Extend the bug thread on clang's handling of the MSVC rotate intrinsics beyond its final comment.

**Passage given:**
^^^^^^^^

MSVC rotate intrinsics don't (just) generate rotates on x86-64 #36735

llvmbot · 2018-05-09T04:09:07Z


Bugzilla Link	37387
Resolution	FIXED
Resolved on	Nov 26, 2018 06:35
Version	6.0
OS	Windows NT
Reporter	LLVM Bugzilla Contributor
CC	@lattner,@topperc,@efriedma-quic,@gregbedwell,@RKSimon,@rnk,@nagisa,@rotateright,@Trass3r

Extended Description

This simple test:

// ---- begin
#include <intrin.h>

extern "C" unsigned long long f(unsigned long long a, int b)
{
return _rotl64(a, b);
}

extern "C" unsigned long long g(unsigned long long a, int b)
{
return (a << (b & 63)) | (a >> (-b & 63));
}
// ---- end

produces (on x86-64 using clang 6.0 release; only quoting the relevant bits):

---- begin

f: # @f

%bb.0:

movq	%rcx, %r8
andl	$63, %edx
movq	%r8, %rax
movl	%edx, %ecx
rolq	%cl, %rax
testl	%edx, %edx
cmoveq	%r8, %rax
retq

g: # @g

%bb.0:

movq	%rcx, %rax
movl	%edx, %ecx
rolq	%cl, %rax
retq

---- end

The corresponding IR is:

; ---- begin
; Function Attrs: norecurse nounwind readnone sspstrong uwtable
define i64 @f(i64, i32) local_unnamed_addr #0 {
%3 = and i32 %1, 63
%4 = zext i32 %3 to i64
%5 = sub nsw i64 64, %4
%6 = shl i64 %0, %4
%7 = lshr i64 %0, %5
%8 = or i64 %7, %6
%9 = icmp eq i32 %3, 0
%10 = select i1 %9, i64 %0, i64 %8
ret i64 %10
}

; Function Attrs: norecurse nounwind readnone sspstrong uwtable
define i64 @g(i64, i32) local_unnamed_addr #0 {
%3 = and i32 %1, 63
%4 = zext i32 %3 to i64
%5 = shl i64 %0, %4
%6 = sub nsw i32 0, %1
%7 = and i32 %6, 63
%8 = zext i32 %7 to i64
%9 = lshr i64 %0, %8
%10 = or i64 %5, %9
ret i64 %10
}

; ---- end

The problem is the expansion chosen for the rotr/rotl intrinsics in CGBuiltin.cpp CodeGenFunction::EmitBuiltinExpr, presumably to avoid implementation-specific behavior from the right shift by 64-b.

Note that the alternative expansion for rotate-left given in the code for g avoids the problematic select, is well-defined, and already gets matched to ROL (in the x86-64 backend anyway), so it seems like a good alternative.

The text was updated successfully, but these errors were encountered:

llvmbot · 2018-05-09T04:12:49Z

Forgot to mention: this is when using clang-cl, the test file was compiled via "clang-cl -c -O2 -FA clang_cl_rotl.cpp".

^^^^^^^^

**Supplied entries:**
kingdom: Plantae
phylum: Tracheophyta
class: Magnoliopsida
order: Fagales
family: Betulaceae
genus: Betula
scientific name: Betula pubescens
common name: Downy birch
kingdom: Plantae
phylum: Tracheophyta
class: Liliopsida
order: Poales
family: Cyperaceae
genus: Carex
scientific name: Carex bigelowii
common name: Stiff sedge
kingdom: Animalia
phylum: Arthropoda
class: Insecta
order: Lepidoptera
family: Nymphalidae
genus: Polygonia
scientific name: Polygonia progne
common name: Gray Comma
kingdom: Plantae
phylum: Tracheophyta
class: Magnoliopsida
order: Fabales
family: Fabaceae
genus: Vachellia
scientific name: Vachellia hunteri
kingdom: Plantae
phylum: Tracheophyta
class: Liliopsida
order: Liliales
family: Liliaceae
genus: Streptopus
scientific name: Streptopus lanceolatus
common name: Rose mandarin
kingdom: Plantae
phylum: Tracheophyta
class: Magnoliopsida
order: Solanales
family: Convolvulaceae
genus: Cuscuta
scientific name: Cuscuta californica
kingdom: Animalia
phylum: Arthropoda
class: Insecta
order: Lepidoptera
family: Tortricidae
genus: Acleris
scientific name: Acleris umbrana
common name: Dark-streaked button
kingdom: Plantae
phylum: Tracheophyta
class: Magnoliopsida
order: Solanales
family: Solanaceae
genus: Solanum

^^^^^^^^

**Output below:**
topperc · 2018-05-09T06:30:20Z

Should be easy enough to fix the emission code in CGBuiltin.cpp

But I think we may need some more work to recognize rotl8/rotl16

This doesn't work.

extern "C" unsigned char g(unsigned char a, int b)
{
return (a << (b & 7)) | (a >> (-b & 7));
}

I think we need to teach InstCombiner::narrowRotate about this form.

rotateright · 2018-05-09T14:14:02Z

IMO, rotates are up there with min/max for: "Is it too late to just add an IR intrinsic for this?" :)

If we can solve the original problem in clang, that would be great.

topperc · 2018-05-09T19:01:54Z

Patch for the intrinsic issue is here https://reviews.llvm.org/D46656

We still have problems in the middle end with short and char rotates written directly in C. I may file a separate bug for that.

topperc · 2018-05-10T05:23:59Z

CGBuiltin.cpp changed in r331943

rnk · 2018-05-10T21:46:14Z

At this point, I'd favor an intrinsic for the rotates. The likelihood that a someone actually cares if simplify demanded bits works on rotate is close to zero. It's far more likely that they'll open more bugs when our "optimizations" break backend pattern matching.

llvmbot · 2018-05-10T22:58:32Z

Speaking as a somewhat frustrated user: yes, an intrinsic would help.

Specifically, the problem with pattern-matching for these relatively intricate trees deep in the back-end is that there's a lot of stuff that happens in between the code the user enters and said pattern-matching, and there are a myriad ways for things to go awry in the meantime.

For a recent example derived from the exact same code that led to this bug report, see #34835 .

I just looked at the generated code with the replacement _rotl64 (function "g" in the above snippet), and noticed that while g fixes my toy repro, I still get poor code in the actual use case.

Here's a slightly more complicated repro that illustrates the issue I'm seeing in my real use case:

// ---- begin
#include <stdint.h>
#include <string.h>

static uint64_t rotl64(uint64_t a, int b)
{
return (a << (b & 63)) | (a >> (-b & 63));
}

uint64_t hash(const void *p, int rot_amount)
{
static const uint64_t mult = 0x6C7F3EDD8298DF37; // random 64-bit prime
uint32_t t;

memcpy(&t, p, sizeof(t));
uint64_t prod = (uint64_t)t * mult;
return prod + rotl64(prod, rot_amount);

}

void bulk_insert(uint32_t *hash_table, uint32_t mask, int rot, const uint8_t *p, size_t count)
{
for (size_t i = 0; i < count; ++i)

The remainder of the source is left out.